Last night I called the family who lived in the apartment upstairs from where I lived when I was there. Deshka, the mother, used to call me her third daughter, and both of us cried when we wished each other a happy new year. I wondered if she cried because she thought I would forget about her, but that would be impossible. One can never forget someone who took you in like a longlost famiy member though they had no obligation, benefit, or ulterior motive. Whenever I think of traveling somewhere new, its the natural thing to marvel at all the differences and to worry about all that might go wrong, but when I lived in Bulgaria, over and over again I was forced to realize how very much I ultimately had in common with Bulgarians. I imagine it would be the same nearly anywhere I would go despite the blaring distractions suggesting otherwise.
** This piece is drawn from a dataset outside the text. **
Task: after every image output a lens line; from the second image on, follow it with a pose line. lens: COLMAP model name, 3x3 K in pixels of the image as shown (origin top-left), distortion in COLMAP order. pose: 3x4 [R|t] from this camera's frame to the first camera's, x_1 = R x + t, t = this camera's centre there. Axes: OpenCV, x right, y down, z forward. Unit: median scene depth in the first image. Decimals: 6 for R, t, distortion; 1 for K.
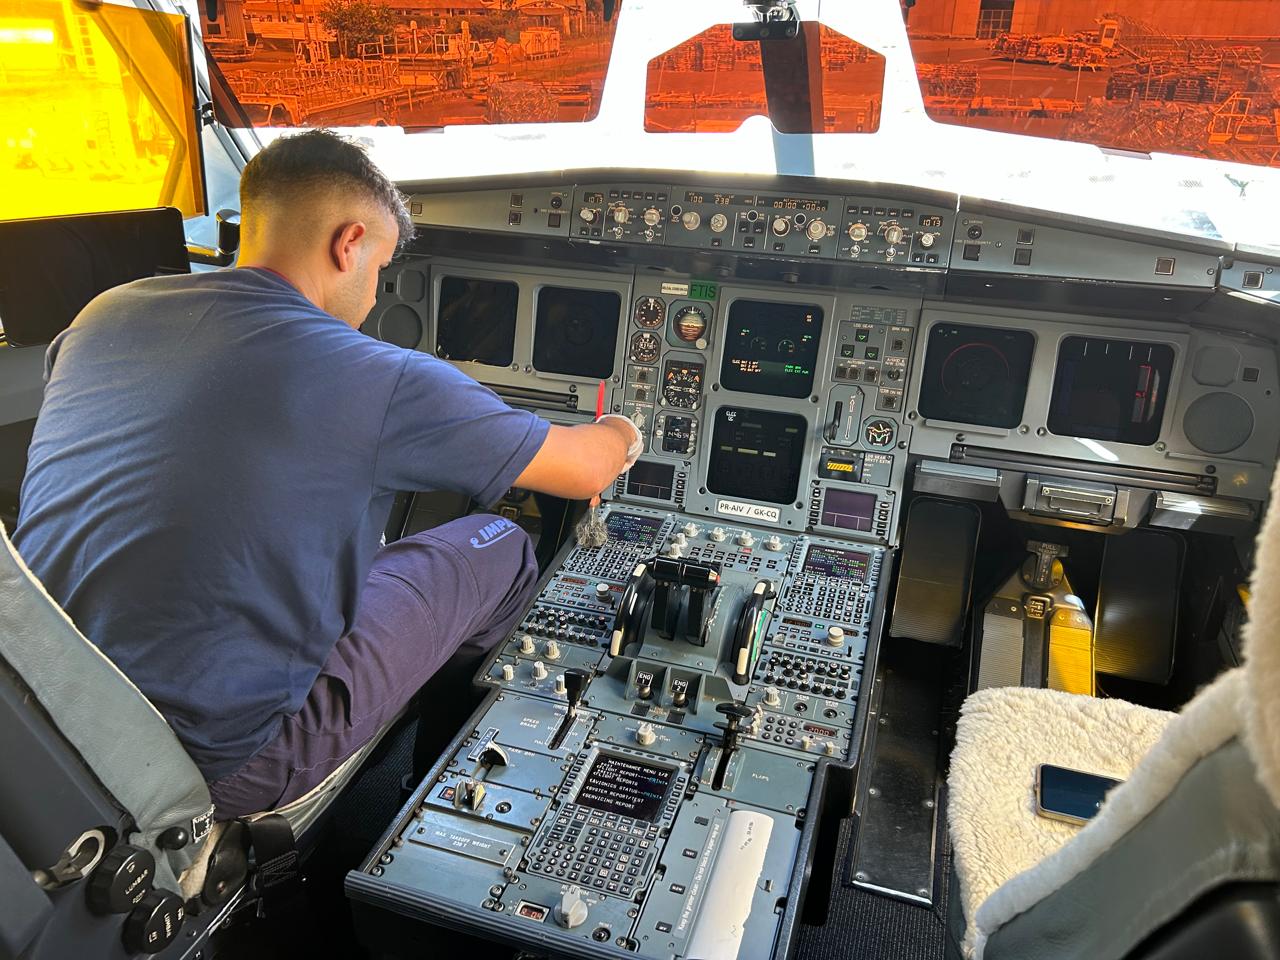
lens RADIAL K [[1020.0, 0, 640.0], [0, 1020.0, 480.0], [0, 0, 1]] dist [0.141673, -0.319313]
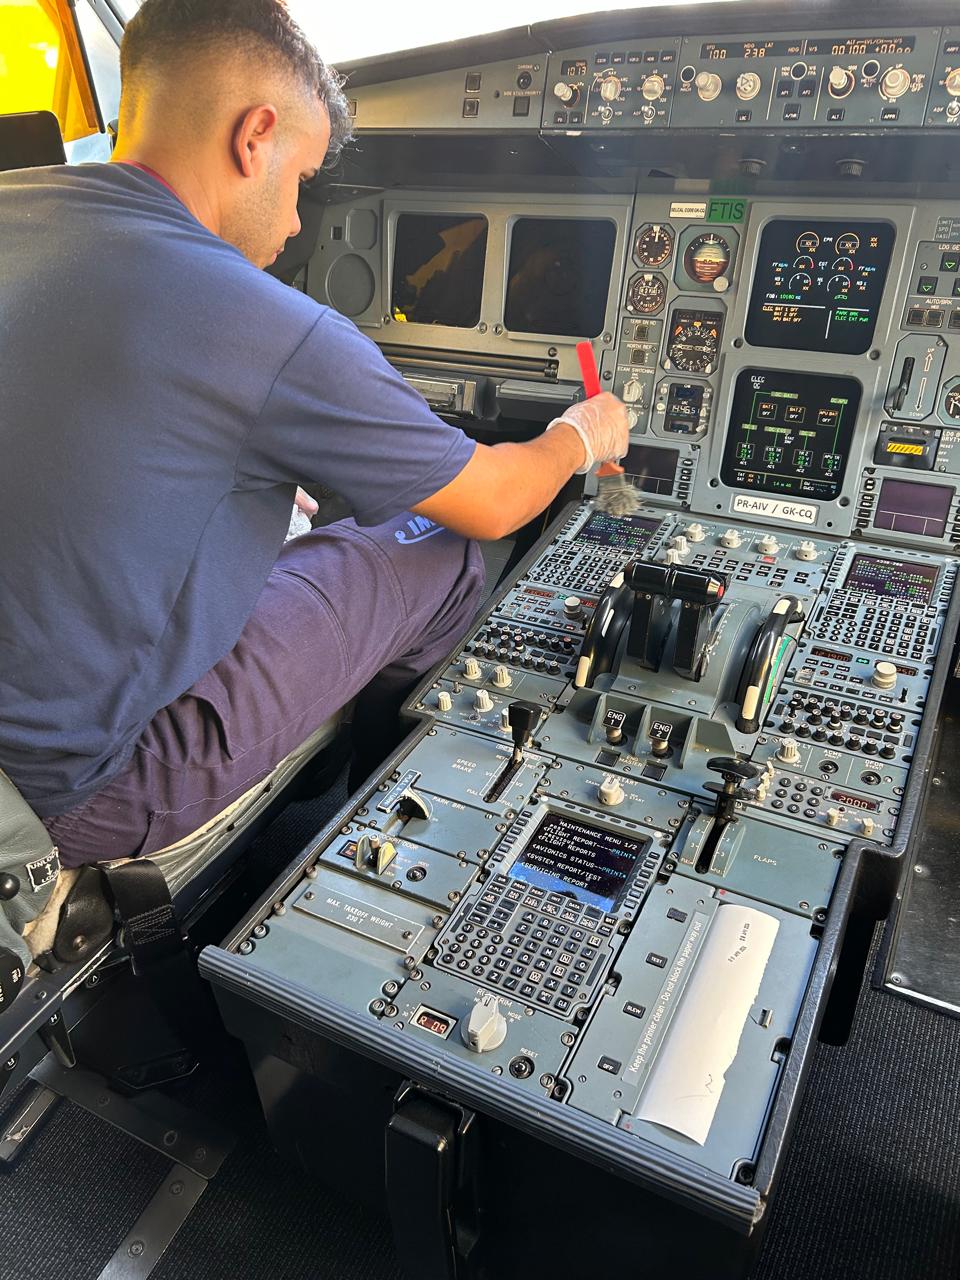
lens RADIAL K [[971.9, 0, 480.0], [0, 971.9, 640.0], [0, 0, 1]] dist [0.059195, -0.086105]
pose [[0.980437, 0.036748, -0.193375, 0.042155], [-0.010412, 0.990724, 0.135487, 0.037086], [0.196560, -0.130823, 0.971725, 0.273745]]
I have a really good feeling about 2007. Despite the horror of all horror moments of last night when my ex-husband took my "before" photos of me in a red bikini from Target so that I can gleefully compare them to my future "after" photos (and he was extremely sweet about it, insisting I only gained "a maximum of 3-4 pounds," which unfortunately couldn't be farther from the truth!) , still, I feel positive! We are entering the last two years of the Bush presidency with a new Democratic Senate and Congress (yippee!), Darlene's son is continuing to survive and heal each day, and I have a head filled with new dreams, old dreams that refuse to give up, and a world stuffed with people and their stories to be inspired by. Happy New Year!